From: Han de Bruijn on
stephen(a)nomail.com wrote:

> In TO-matics, it is also possible to end up with
> an empty vase by simply adding balls. According to TO-matics
>
> ..1111111111 = 1 + 1 + 1 + 1 + ...
>
> and
> ..1111111111 + 1 = 0
>
> So if you just keep on adding balls one at a time,
> at some point, the number of balls becomes zero.
> You have to add just the right number of balls. It is not
> clear what that number is, but it is clear that it
> exists in TO-matics.

Commonly known with digital computers as "overflow" ?
If TO-matics is an idealization of overflow, then it _is_ consistent
anyway.
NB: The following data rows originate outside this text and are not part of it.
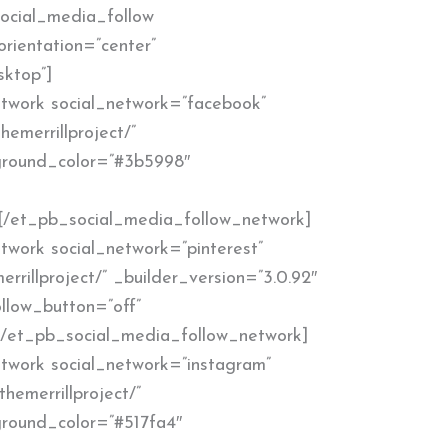
ocial_media_follow
orientation=”center”
sktop”]
twork social_network=”facebook”
hemerrillproject/”
kground_color=”#3b5998″
[/et_pb_social_media_follow_network]
work social_network=”pinterest”
errillproject/” _builder_version=”3.0.92″
llow_button=”off”
[/et_pb_social_media_follow_network]
twork social_network=”instagram”
hemerrillproject/”
ground_color=”#517fa4″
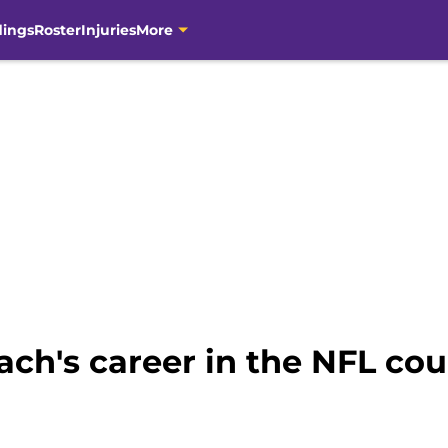
dings
Roster
Injuries
More
ch's career in the NFL co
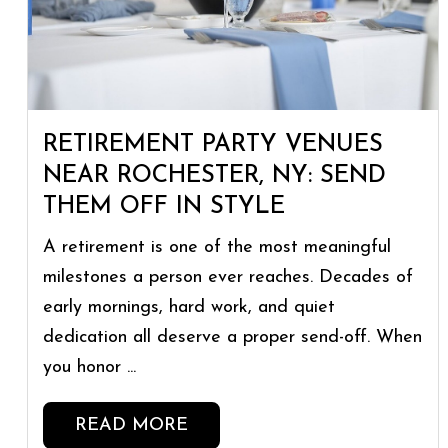
RETIREMENT PARTY VENUES
NEAR ROCHESTER, NY: SEND
THEM OFF IN STYLE
A retirement is one of the most meaningful
milestones a person ever reaches. Decades of
early mornings, hard work, and quiet
dedication all deserve a proper send-off. When
you honor ...
READ MORE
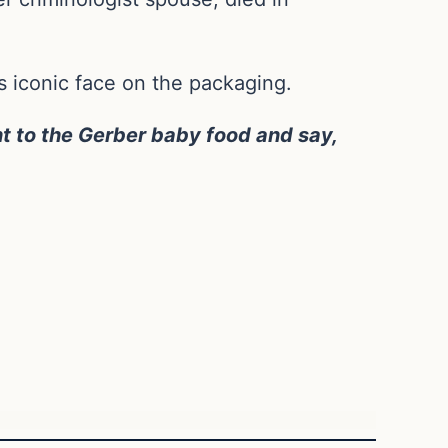
s iconic face on the packaging.
t to the Gerber baby food and say,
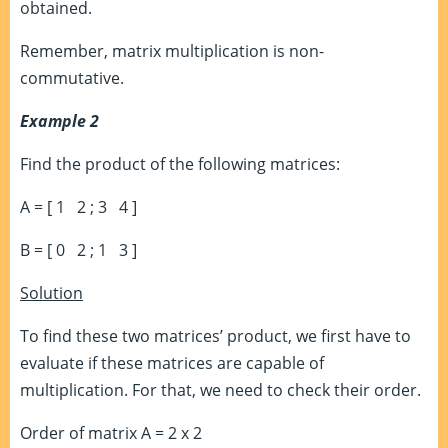
obtained.
Remember, matrix multiplication is non-
commutative.
Example 2
Find the product of the following matrices:
A = [ 1 2 ; 3 4 ]
B = [ 0 2 ; 1 3 ]
Solution
To find these two matrices’ product, we first have to
evaluate if these matrices are capable of
multiplication. For that, we need to check their order.
Order of matrix A = 2 x 2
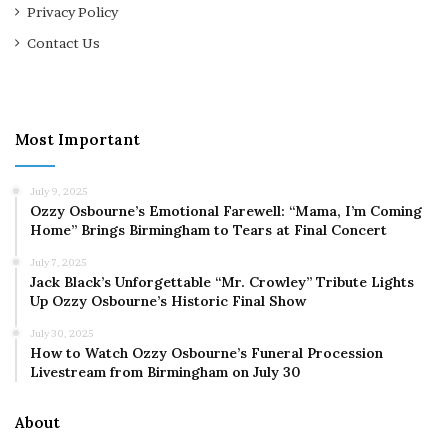
Privacy Policy
Contact Us
Most Important
July 9, 2025
Ozzy Osbourne’s Emotional Farewell: “Mama, I’m Coming
Home” Brings Birmingham to Tears at Final Concert
July 7, 2025
Jack Black’s Unforgettable “Mr. Crowley” Tribute Lights
Up Ozzy Osbourne’s Historic Final Show
July 30, 2025
How to Watch Ozzy Osbourne’s Funeral Procession
Livestream from Birmingham on July 30
About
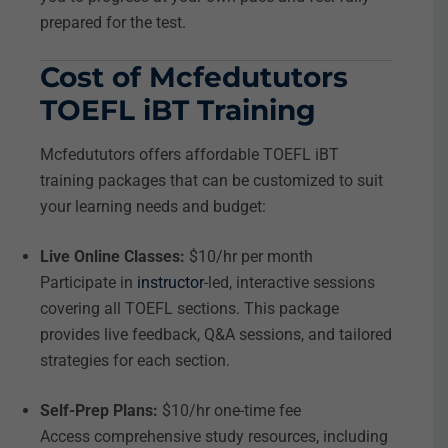
prepared for the test.
Cost of Mcfedututors
TOEFL iBT Training
Mcfedututors offers affordable TOEFL iBT
training packages that can be customized to suit
your learning needs and budget:
Live Online Classes:
$10/hr per month
Participate in
instructor
-led, interactive sessions
covering all TOEFL sections. This package
provides live feedback, Q&A sessions, and tailored
strategies for each section.
Self-Prep Plans:
$10/hr one-time fee
Access comprehensive study resources, including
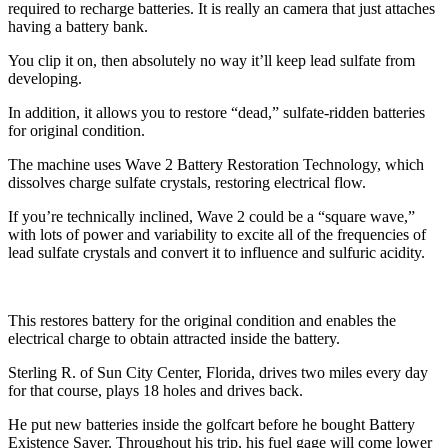
required to recharge batteries. It is really an camera that just attaches
having a battery bank.
You clip it on, then absolutely no way it’ll keep lead sulfate from
developing.
In addition, it allows you to restore “dead,” sulfate-ridden batteries
for original condition.
The machine uses Wave 2 Battery Restoration Technology, which
dissolves charge sulfate crystals, restoring electrical flow.
If you’re technically inclined, Wave 2 could be a “square wave,”
with lots of power and variability to excite all of the frequencies of
lead sulfate crystals and convert it to influence and sulfuric acidity.
This restores battery for the original condition and enables the
electrical charge to obtain attracted inside the battery.
Sterling R. of Sun City Center, Florida, drives two miles every day
for that course, plays 18 holes and drives back.
He put new batteries inside the golfcart before he bought Battery
Existence Saver. Throughout his trip, his fuel gage will come lower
Sad for you :-(

Han de Bruijn

From: Han de Bruijn on
Tony Orlow wrote:

> Your axiom system is a farse.

I'd rather think it is a farce.

Han de Bruijn

From: Han de Bruijn on
MoeBlee wrote:

> Han de Bruijn wrote:
>
>>It's a priorities issue. Do axioms have to dictate what constructivism
>>should be like? Should constructivism be tailored to the objectives of
>>axiomatics? I think not.
>
> Fine, but if you don't give a formal system, then your mathematical
> arguments are not subject to the objectivity of evaluation that
> arguments backed up by formal systems are subject to.

Exactly! Constructivism is not Formalism.

Han de Bruijn

From: Han de Bruijn on
stephen(a)nomail.com wrote:

> So why is it okay to end up with zero balls, when you never remove
> any at all, but it is not okay to end up with zero balls when
> each ball is clearly removed at a definite time?

Why is it not okay to approach the infinite otherwise than via the limit
concept? Applied to a _finite_ sequence of events?

Han de Bruijn

From: Han de Bruijn on
MoeBlee wrote:

> Tony Orlow wrote:
>
>>You might want to expand your reading.
>
> That's rich coming from a guy who hasn't read a single book on
> mathematical logic or set theory.

That's rich coming from a guy who hasn't read _anything else_ than books
on mathematical logic or set theory.

Han de Bruijn